What am I doing?

My girlfriend will kick the shit out of you.

Thursday, April 23, 2009

Stabbed in the Nuts

So I had the weirdest dream last night.

Some back story: I rarely ever dream. Like good movies starring Ben Stiller, they only come by once in a blue moon (Okay, not fair, Mr. Stiller makes good movies, if you like making fun of retards). When I do have a dream, it's usually insanely disturbing, in which immense violence is usually visited upon me, proving once and for all that my subconscious really is trying to kill me.

Wahahahahoo

Anyways, to the dream. I was in church arguing with my mother. She wanted me to go to an international school in Switzerland.
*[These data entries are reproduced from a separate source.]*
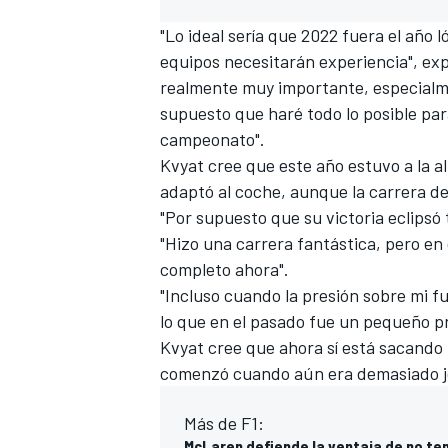
"Lo ideal sería que 2022 fuera el año 
equipos necesitarán experiencia", ex
realmente muy importante, especialm
supuesto que haré todo lo posible pa
campeonato".
Kvyat cree que este año estuvo a la 
adaptó al coche, aunque la
carrera d
"Por supuesto que su victoria eclipsó 
"Hizo una carrera fantástica, pero en
completo ahora".
"Incluso cuando la presión sobre mi f
lo que en el pasado fue un pequeño p
Kvyat cree que ahora sí está sacando 
comenzó cuando aún era demasiado j
Más de F1:
McLaren defiende la ventaja de no te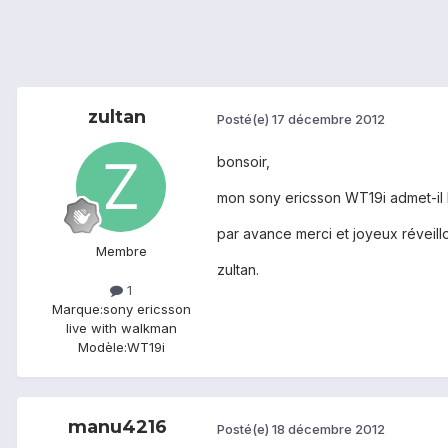
zultan
Posté(e)
17 décembre 2012
bonsoir,
mon sony ericsson WT19i admet-il 
par avance merci et joyeux réveill
Membre
zultan.
1
Marque:
sony ericsson
live with walkman
Modèle:
WT19i
manu4216
Posté(e)
18 décembre 2012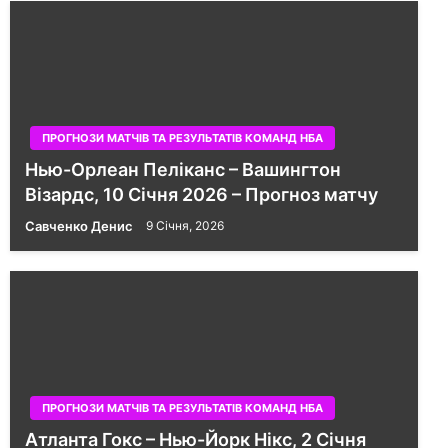
ПРОГНОЗИ МАТЧІВ ТА РЕЗУЛЬТАТІВ КОМАНД НБА
Нью-Орлеан Пеліканс – Вашингтон
Візардс, 10 Січня 2026 – Прогноз матчу
Савченко Денис
9 Січня, 2026
ПРОГНОЗИ МАТЧІВ ТА РЕЗУЛЬТАТІВ КОМАНД НБА
Атланта Гокс – Нью-Йорк Нікс, 2 Січня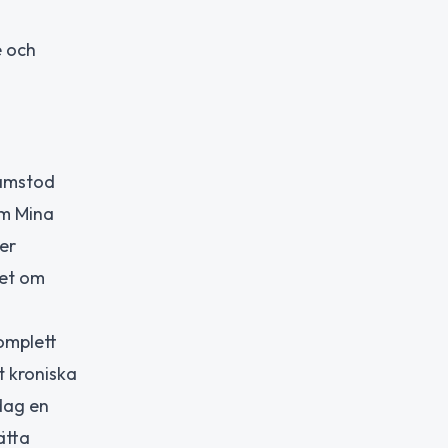
e och
ramstod
om Mina
er
het om
omplett
 kroniska
 dag en
ätta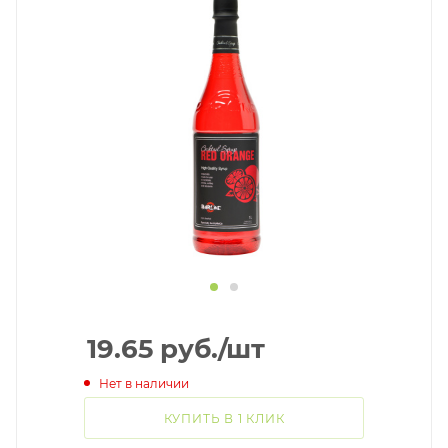
19.65
руб.
/шт
Нет в наличии
КУПИТЬ В 1 КЛИК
I have never been to Switzerland, in real life or in dreams, so I had no idea why I would ever imagine going to school there, let alone visit - what's Switzerland good for anyways? All they have are boring things like banks, army knives, and Jon Huber.

My mom got pretty upset when I told her I didn't want to go to school in Switzerland - in fact, she said it was disappointing, and that I always upset her like this. She got up and left, and drove away, leaving me to get home by myself. Dammit.

I walked outside - it was dark and snowy. Luckily, Aaron Ho was randomly standing by the door. "Hey man. Do you have a quarter I can use to call a cab?" I asked. He gave me a quarter and walked with me to the pay phones, which were located near the curb.

I started dialing the number and was about to finish when Aaron suddenly poked me. "Yo. Watch out."

Through the snow, a man in a white T-shirt and blue jeans approached us, despite the cold. He was stumbling and obviously intoxicated - he reeked of alcohol. "Heeeeey, hey..." he slurred. "Gnasyyearrghh."

"Whoa." I hung up the phone with a click and backed away. "Look man, I don't want any trouble."

A voice behind me suddenly called, "Hey! Hey, get away from those guys! Stand down!" It was the chef from the church (I have no idea why there was a chef. Maybe they need him to make the Eucharist fluffy and tasty?), standing on the steps and waving at us.

I turned back to the drunk. He was really close now, within arm's reach. I suddenly grabbed him from behind, pinning his arms to his side. He started to make agitated moans, struggling to free himself, but I held on, shouting at him to just stop before he hurt himself.

Suddenly, Aaron yelled, "Look out!" and I heard a sharp "Snickt!" Before I knew what was happening, the man bent over, reached between his legs with a hand, and stabbed me in the left nut with a switchblade. I felt the cold metal slide into my body on a primitive level and as the shock hit me, I woke up.

My special bits were cradled gently in my hand, and my heart was pounding. Fuck my subconcious, seriously.

1 comment:

  1. I was fully amused by the random chef in the church.

    p.s. I hope your special bits are okay.